■ EXERCISE: Extract the lines up to and including the one that contains "กู้ยืมเพื่อซื้อหลักทรัพย์ใน", starting with the first line of the entries below, and omit the pictures.

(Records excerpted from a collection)

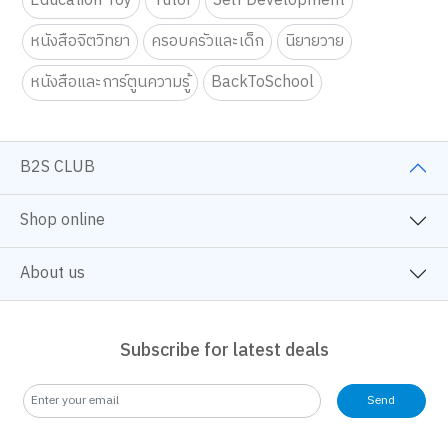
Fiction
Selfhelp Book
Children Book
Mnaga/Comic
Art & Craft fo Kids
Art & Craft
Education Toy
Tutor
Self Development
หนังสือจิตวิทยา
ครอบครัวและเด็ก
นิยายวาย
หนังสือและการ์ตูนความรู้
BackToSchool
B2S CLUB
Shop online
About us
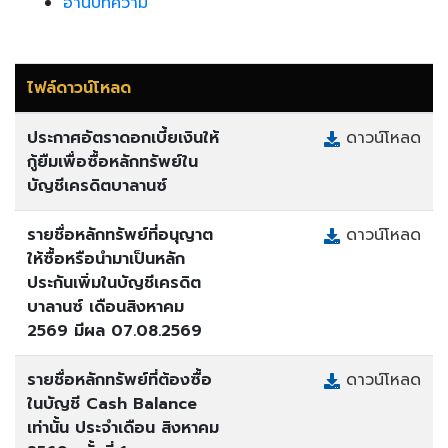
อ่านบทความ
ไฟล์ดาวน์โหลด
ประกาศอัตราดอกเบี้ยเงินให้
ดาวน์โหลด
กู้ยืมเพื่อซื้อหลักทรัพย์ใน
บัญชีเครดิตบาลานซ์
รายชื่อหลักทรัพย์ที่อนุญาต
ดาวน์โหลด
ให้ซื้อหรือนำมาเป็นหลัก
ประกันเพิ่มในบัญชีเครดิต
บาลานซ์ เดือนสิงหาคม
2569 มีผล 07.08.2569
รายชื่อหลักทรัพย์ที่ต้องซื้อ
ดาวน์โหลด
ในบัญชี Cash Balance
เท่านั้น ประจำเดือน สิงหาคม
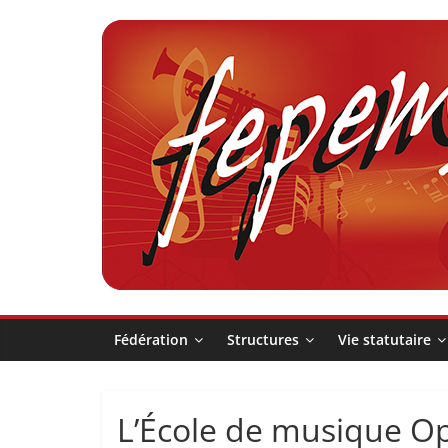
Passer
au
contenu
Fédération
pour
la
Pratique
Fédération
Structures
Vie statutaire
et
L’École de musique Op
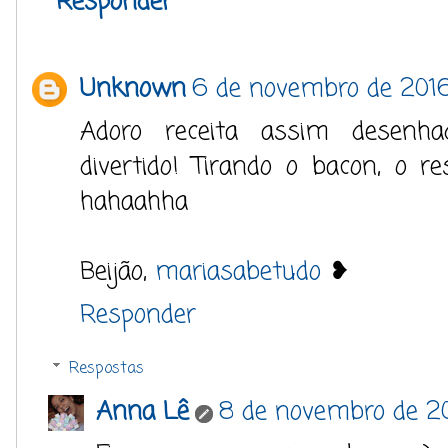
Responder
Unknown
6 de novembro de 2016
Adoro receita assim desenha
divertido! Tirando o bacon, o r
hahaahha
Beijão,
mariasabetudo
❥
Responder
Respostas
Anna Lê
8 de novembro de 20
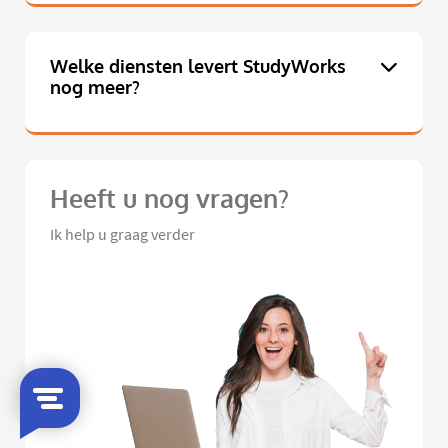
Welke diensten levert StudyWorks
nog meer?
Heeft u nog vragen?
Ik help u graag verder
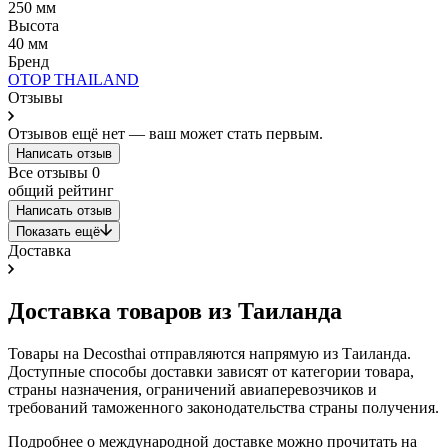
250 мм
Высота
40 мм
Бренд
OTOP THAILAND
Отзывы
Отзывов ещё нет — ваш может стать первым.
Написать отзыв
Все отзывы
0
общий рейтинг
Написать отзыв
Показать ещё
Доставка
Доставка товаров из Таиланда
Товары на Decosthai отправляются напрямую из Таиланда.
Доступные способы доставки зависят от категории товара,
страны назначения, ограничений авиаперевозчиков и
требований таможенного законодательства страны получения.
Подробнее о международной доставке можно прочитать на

■ RESULT OF THE TASK:
Fiction
Selfhelp Book
Children Book
Mnaga/Comic
Art & Craft fo Kids
Art & Craft
Education Toy
Tutor
Self Development
หนังสือจิตวิทยา
ครอบครัวและเด็ก
นิยายวาย
หนังสือและการ์ตูนความรู้
BackToSchool
B2S CLUB
Shop online
About us
อ่านบทความ
ไฟล์ดาวน์โหลด
ประกาศอัตราดอกเบี้ยเงินให้
ดาวน์โหลด
กู้ยืมเพื่อซื้อหลักทรัพย์ใน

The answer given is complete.